Americans' understanding of who counts as "white" has changed dramatically throughout the country's history and even over the last century alone. This map — which covers a decade of immigration to the US, from 1892 to 1903 (via the JF Ptak Science Books blog and Slate) — is a dramatic illustration of what it looked like when "white" wasn't the same thing as European.
Mouse over any part of the map to magnify it:
Here's how to read the map: each state (plus DC and Puerto Rico) gets an infographic describing its immigrant population. The right column of the infographic covers how many immigrants settled in the state each year, and how many of the country's immigrants that represented. The left column covers the occupations those settlers held.

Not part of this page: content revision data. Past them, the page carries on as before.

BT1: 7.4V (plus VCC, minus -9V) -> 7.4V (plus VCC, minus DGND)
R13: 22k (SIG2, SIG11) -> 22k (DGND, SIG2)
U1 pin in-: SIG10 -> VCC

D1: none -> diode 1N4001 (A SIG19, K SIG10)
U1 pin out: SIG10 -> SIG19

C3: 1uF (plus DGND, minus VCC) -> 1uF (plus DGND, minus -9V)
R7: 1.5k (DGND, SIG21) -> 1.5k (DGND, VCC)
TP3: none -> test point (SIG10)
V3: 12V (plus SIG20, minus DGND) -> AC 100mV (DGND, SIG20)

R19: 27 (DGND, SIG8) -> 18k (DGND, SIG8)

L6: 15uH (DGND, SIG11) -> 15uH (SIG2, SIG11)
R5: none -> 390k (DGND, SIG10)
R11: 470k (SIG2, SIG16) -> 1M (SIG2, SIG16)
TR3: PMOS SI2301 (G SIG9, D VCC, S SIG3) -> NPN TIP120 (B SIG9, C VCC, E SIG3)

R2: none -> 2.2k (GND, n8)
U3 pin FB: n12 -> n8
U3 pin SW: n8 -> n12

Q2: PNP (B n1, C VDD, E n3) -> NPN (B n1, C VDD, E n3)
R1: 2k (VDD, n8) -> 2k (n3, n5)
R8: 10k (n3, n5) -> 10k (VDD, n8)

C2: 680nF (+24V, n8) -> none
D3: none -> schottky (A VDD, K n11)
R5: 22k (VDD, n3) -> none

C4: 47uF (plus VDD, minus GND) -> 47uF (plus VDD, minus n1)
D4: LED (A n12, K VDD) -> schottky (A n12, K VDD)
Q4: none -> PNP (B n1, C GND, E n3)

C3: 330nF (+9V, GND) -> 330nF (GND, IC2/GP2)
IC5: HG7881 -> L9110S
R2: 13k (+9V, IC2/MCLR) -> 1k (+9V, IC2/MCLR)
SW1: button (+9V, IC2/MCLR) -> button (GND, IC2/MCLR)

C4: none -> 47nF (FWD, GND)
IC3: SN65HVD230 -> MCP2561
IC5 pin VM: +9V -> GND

And the top bar depicts the ethnic mix of each state's new immigrant population, color-coded by race — with notes about the nationalities with the biggest populations.
But the breakdown of race doesn't look terribly familiar to those of us who don't live in the early 20th century: Teutonic, Keltic, Slavic, Iberic, Mongolic, and "all others." In other words, it's distinguishing among white, European immigrants — not-so-subtly implying that the more-established Western and Northern European immigrant groups (including Scandinavians, Irish, and Germans) were more firmly white than the "Slavic" and "Iberic" immigrants from Eastern and Southern Europe.
For easier reference, here's a table pulling together all the immigrant nationalities mentioned on the map, sorted by their assigned "races":
The hierarchy of the table reflects the conventional wisdom of the time — eugenics and social Darwinism hypothesized that the Nordic races were the most evolved, that southern and eastern Europeans were less so, and that non-Europeans (who are barely worth a mention on the immigration map) were the "lowest," least-evolved peoples.
There wasn't universal agreement on what the races actually were, but the federal government appears to have used "Nordic, Celtic, Slavic and Iberic" regularly to categorize the immigrants coming into America. A medical journal article published about a decade after this map expresses concern about the "preponderance of the Iberic and Slavic races" among recent immigrants, because of "their poorer physical and mental equipment, and their radically different ideals and standards of living as compared with the Celtic and Teutonic races."
By the point that article was written, the government was beginning to respond to fears like the ones the authors expressed — by moving toward widespread restrictions on immigration. (Asian immigrants had been excluded since the 19th century, but the US government didn't put global immigration restrictions in place until the early 1920s.) Under the strict quota system set by the Immigration Act of 1924, only 164,667 immigrants would be allowed to come into the US per year — fewer than settled in the state of Pennsylvania alone in the year 1903.
And it was much easier for an immigrant who came to the US in 1903 or so to become a citizen than it is for an immigrant who comes today. The immigrants represented on this map could apply for citizenship five years after arriving in the US, without having to go through intermediate steps like a green card, as most immigrants have to today. And they didn't even have to learn English to become US citizens.